In an article for Bloomberg Law, Texas Advanced Energy Business Alliance's (United's state affiliate) Executive Director, Matthew Boms, highlights how advanced energy solutions—including wind, solar, battery storage, and demand response technologies—are bolstering the state's economy, increasing grid reliability, and helping meet rising load growth.
Texas’ efforts to maintain a resilient power grid in the face of rising demand and storm threats are being tested by the Trump administration’s attacks on renewable energy.
The Lone Star state is unique compared to others because it allowed the market to determine what resources to invest in, leading to extensive transmission lines transporting solar and wind energy. Those renewables are particularly abundant due to Texas’ extensive and sunny landscape, and have been supported by the state’s growth of battery storage.
“Texas is number one in wind and solar not by accident, but because we have the resources, the infrastructure, and the market design to make it happen,” said Matthew Boms, executive director of the Texas Advanced Energy Business Alliance under Advanced Energy United.
All of that is strained by President Donald Trump demanding the end of clean energy subsidies and restricting federal funding for renewables programs, provoking one Texas county to fight back in the courts.
Though these developments will affect Texas resources, ERCOT itself sets the state apart from others.
“ERCOT is mostly isolated from other grids in the country, and that means that Texas has more autonomy on how the market is designed and operated,” Boms said. This allows the state to avoid lengthy oversight processes from the Federal Energy Regulatory Commission, which regulates the interstate transmission of gas and electricity.
The state’s infrastructure also plays a big role.
“There was a really important transmission build out that happened about 20 years ago to connect remote wind and solar projects to the urban hubs in Texas,” Boms said. That “allowed billions of dollars in private investment to flow into Texas because the transmission was in place.”

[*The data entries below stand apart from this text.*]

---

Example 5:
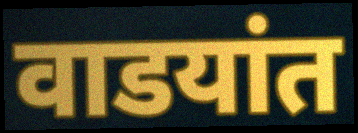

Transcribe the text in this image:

वाडयांतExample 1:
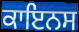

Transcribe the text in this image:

ਕਾਇਨਸ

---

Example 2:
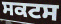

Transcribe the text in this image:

ਸਕਟਸ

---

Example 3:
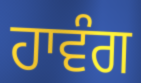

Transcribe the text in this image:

ਹਾਵੰਗ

“Federal policies will have an impact, but generally speaking, the industry is here to stay, and it’s really up to state leadership,” he said.
There have been recent attempts in the state legislature to pass bills that would add obstacles for renewables, but they didn’t go far.

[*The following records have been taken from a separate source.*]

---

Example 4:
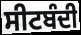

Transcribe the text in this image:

ਸੀਟਬੰਦੀ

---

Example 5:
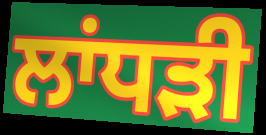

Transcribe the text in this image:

ਲਾਂਧੜੀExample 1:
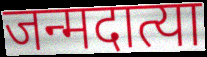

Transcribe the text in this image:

जन्मदात्या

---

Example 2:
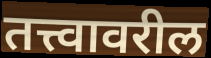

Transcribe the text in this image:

तत्त्वावरील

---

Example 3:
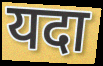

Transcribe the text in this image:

यदा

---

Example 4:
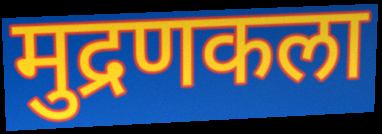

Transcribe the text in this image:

मुद्रणकला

One Republican-led bill, SB 819, would have added new permit requirements on wind and solar generating facilities, according to law firm K&L Gates.
Another, SB 715—also led by state Republicans—would have moved up the effective dates of new generation reliability requirements, according to S&P Global.

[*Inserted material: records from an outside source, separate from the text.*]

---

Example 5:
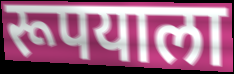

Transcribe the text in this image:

रूपयालाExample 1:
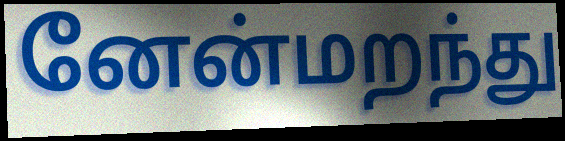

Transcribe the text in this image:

னேன்மறந்து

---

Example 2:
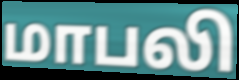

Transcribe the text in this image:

மாபலி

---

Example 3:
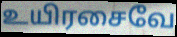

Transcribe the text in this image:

உயிரசைவே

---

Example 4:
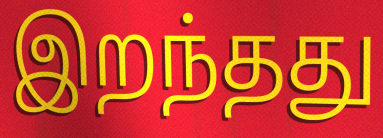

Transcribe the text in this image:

இறந்தது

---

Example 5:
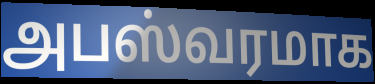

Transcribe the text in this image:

அபஸ்வரமாகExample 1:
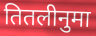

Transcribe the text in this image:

तितलीनुमा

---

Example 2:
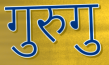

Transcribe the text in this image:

गुरुगु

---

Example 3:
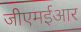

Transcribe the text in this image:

“There have been threats over the last few legislative sessions and some anti-renewable proposals, but luckily, none of those have passed,” Boms said.
Texas also invested in stronger weatherization following Winter Storm Uri in 2021, which left about 4.5 million Texans without electricity during extremely low temperatures.
FERC and the North American Electric Reliability Corp. released a report the same year finding that natural gas-fired units represented 58% of all generating units experiencing unplanned outages and other issues at that time. Wind made up 27%, coal made up 6%, and solar made up 2%.
“I think that these technologies—wind, solar, storage, demand response—they’re not experiments anymore,” Boms said. “They’re the backbone of the Texas grid and the economy.”